O bispo do Algarve pediu ainda aos diocesanos para não caírem na “falsa ideia” de que, por não serem atingidos, são “melhores do que os outros”. “Certamente que se Jesus vivesse nesta altura dizia que aqueles mais 3000 atingidos diariamente pelo covid podemos ser nós.
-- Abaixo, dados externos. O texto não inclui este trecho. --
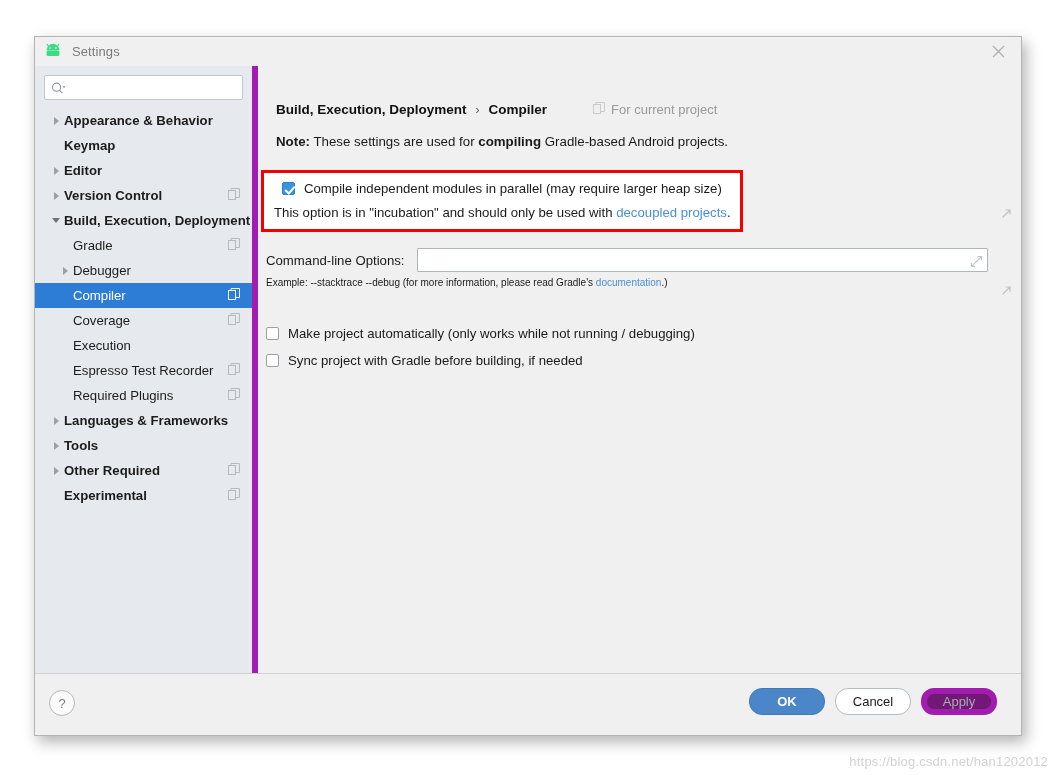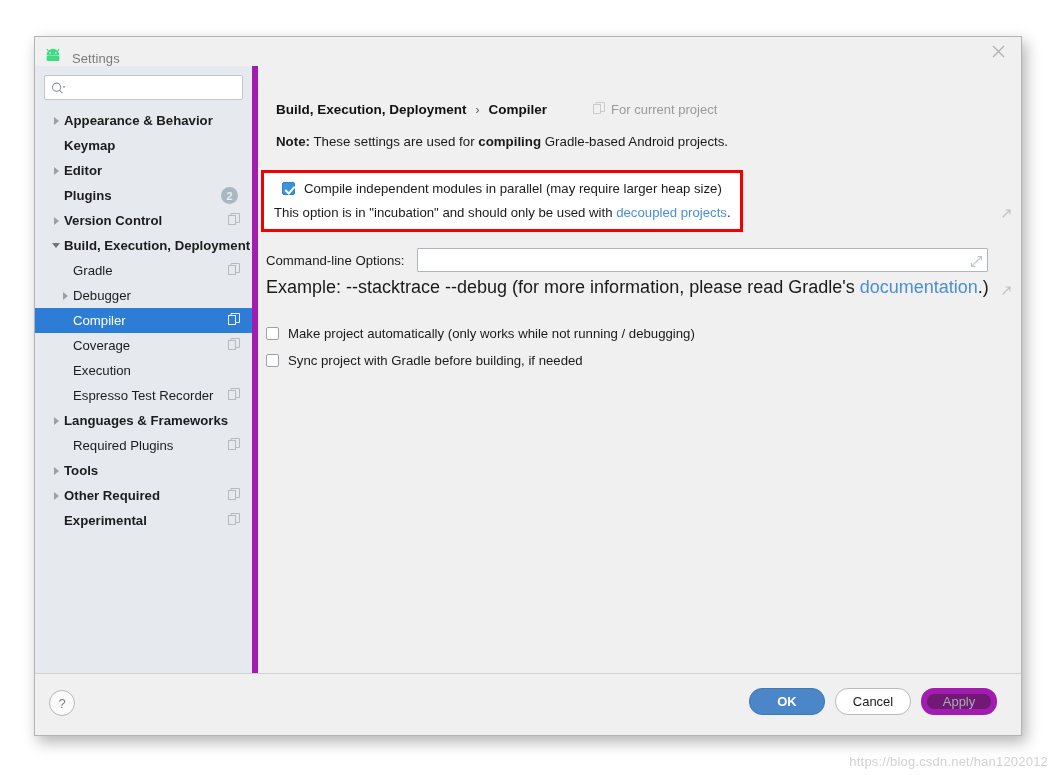"Settings" .titlebar { align-items: flex-end -> center }
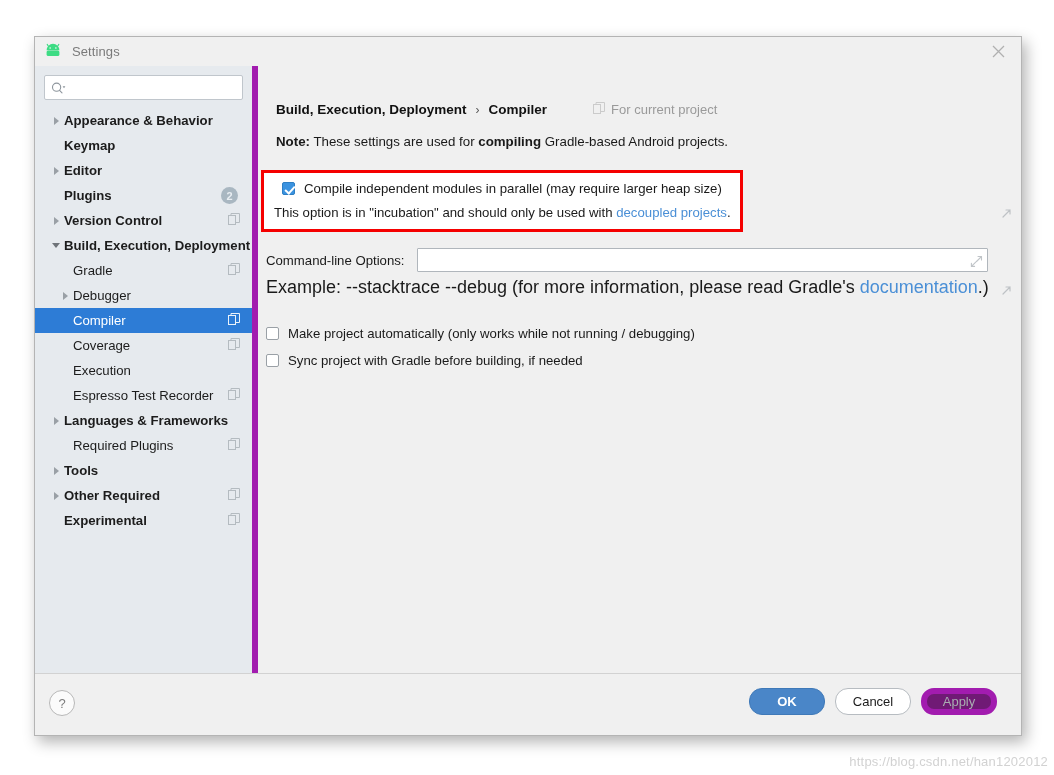"Plugins" div.tree-item { html: <div> <span></span> <span>Plugins</span> <span>2</span> </div> -> none }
Aqueles que estão internados ou até nos cuidados intensivos ou até atingidos, mesmo mortalmente, por este vírus, somos nós. «Pensais que sois melhores do que eles?», pergunta Jesus”, afirmou.

O responsável católico desafiou ainda a “olhar para os acontecimentos da vida”. “Deus fala-nos também através desses acontecimentos. O Espírito ajuda-nos a discernir e a ver com maior clareza tudo o que se passa à nossa volta e a encontrar em tudo a vontade de Deus”, prosseguiu.

Lembrando a recorrente interrogação humana “porque é que Deus permite isto?” perante tantas circunstâncias da vida, assegurou não ser “obra sua, mas incúria humana”. “Ou então, estamos sujeitos à nossa fragilidade, à precariedade da nossa vida”, admitiu ainda. “Às vezes pensamos que não, que somos super-homens e super-mulheres, sobretudo aqueles que estão a crescer, os jovens, e nós também que nunca nos confrontámos com uma situação como esta. Isto deixa-nos um pouco perplexos, sem referências”, desenvolveu.

“Podemos correr o risco de nos sentirmos sozinhos, abandonados por Deus e, às vezes, uns pelos outros, sobretudo aquelas pessoas que vivem situações frágeis na vida ou que estão nos hospitais ou nos lares e não podem ser visitados pelos familiares. Não podemos exprimir, através de gestos de ternura e de afecto, aquilo que nos une, sobretudo avós e netos. Isto causa muita perplexidade, causa-nos muito desconforto e, por vezes, não é fácil sabermos orientar-nos e saber tirar lições para a nossa vida”, alertou.

Portugal atingiu hoje um novo recorde de infeções por covid-19 com 3.669 novos casos e 21 mortes. O Algarve tem 54 novos casos e mais uma morte.